Data extracts:
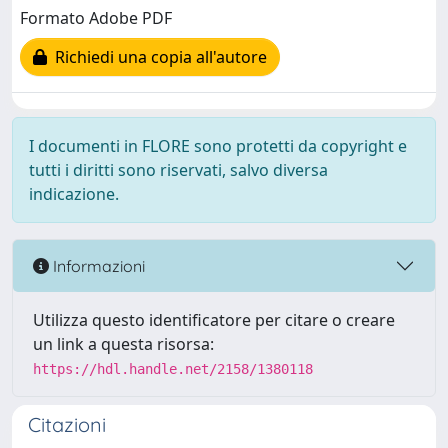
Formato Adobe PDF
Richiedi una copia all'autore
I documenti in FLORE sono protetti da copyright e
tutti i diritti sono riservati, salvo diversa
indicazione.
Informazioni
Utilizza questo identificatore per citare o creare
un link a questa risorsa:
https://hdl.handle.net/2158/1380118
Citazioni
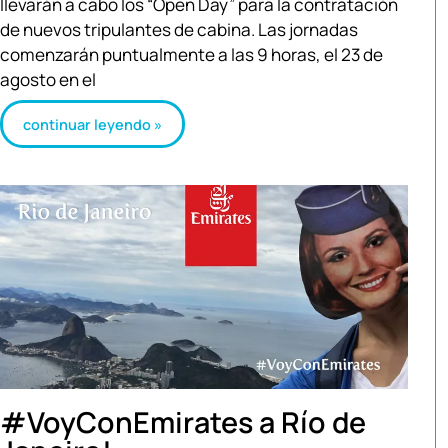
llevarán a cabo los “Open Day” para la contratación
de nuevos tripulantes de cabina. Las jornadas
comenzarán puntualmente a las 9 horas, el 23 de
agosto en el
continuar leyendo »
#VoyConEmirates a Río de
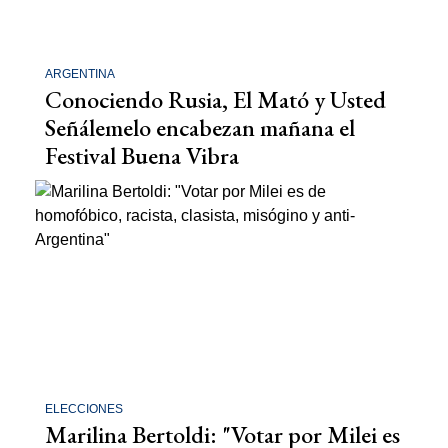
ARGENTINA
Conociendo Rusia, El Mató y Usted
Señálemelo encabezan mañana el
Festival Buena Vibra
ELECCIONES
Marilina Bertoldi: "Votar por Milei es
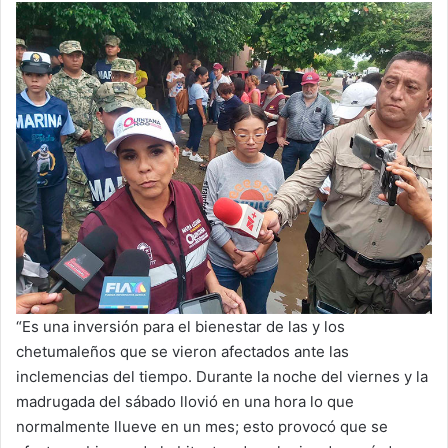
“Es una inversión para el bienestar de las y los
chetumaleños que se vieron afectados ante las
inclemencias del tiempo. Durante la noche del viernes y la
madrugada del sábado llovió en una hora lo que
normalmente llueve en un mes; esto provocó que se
...
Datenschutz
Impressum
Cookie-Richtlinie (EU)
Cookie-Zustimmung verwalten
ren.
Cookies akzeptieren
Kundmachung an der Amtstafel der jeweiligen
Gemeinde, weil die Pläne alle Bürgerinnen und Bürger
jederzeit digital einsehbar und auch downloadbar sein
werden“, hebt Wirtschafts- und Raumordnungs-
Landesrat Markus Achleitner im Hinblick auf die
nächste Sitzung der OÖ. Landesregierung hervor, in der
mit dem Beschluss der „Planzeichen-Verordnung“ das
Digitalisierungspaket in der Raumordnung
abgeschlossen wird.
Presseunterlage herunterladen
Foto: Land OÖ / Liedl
...
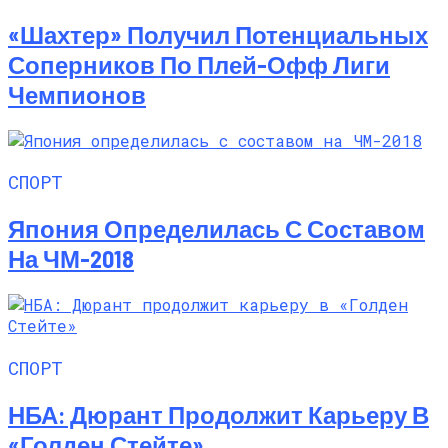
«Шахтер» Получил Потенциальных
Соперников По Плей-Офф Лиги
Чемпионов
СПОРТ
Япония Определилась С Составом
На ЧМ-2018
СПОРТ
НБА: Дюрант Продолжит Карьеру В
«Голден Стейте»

Exercise goal: Given the entries above, transcribe exactly the lines from the one holding "de nuevos tripulantes de cabina. Las jornadas" through the one holding "normalmente llueve en"; pictures do not belong in the transcription.

Answer area:
de nuevos tripulantes de cabina. Las jornadas
comenzarán puntualmente a las 9 horas, el 23 de
agosto en el
continuar leyendo »
#VoyConEmirates a Río de
ARGENTINA
Conociendo Rusia, El Mató y Usted
Señálemelo encabezan mañana el
Festival Buena Vibra
ELECCIONES
Marilina Bertoldi: "Votar por Milei es
“Es una inversión para el bienestar de las y los
chetumaleños que se vieron afectados ante las
inclemencias del tiempo. Durante la noche del viernes y la
madrugada del sábado llovió en una hora lo que
normalmente llueve en un mes; esto provocó que se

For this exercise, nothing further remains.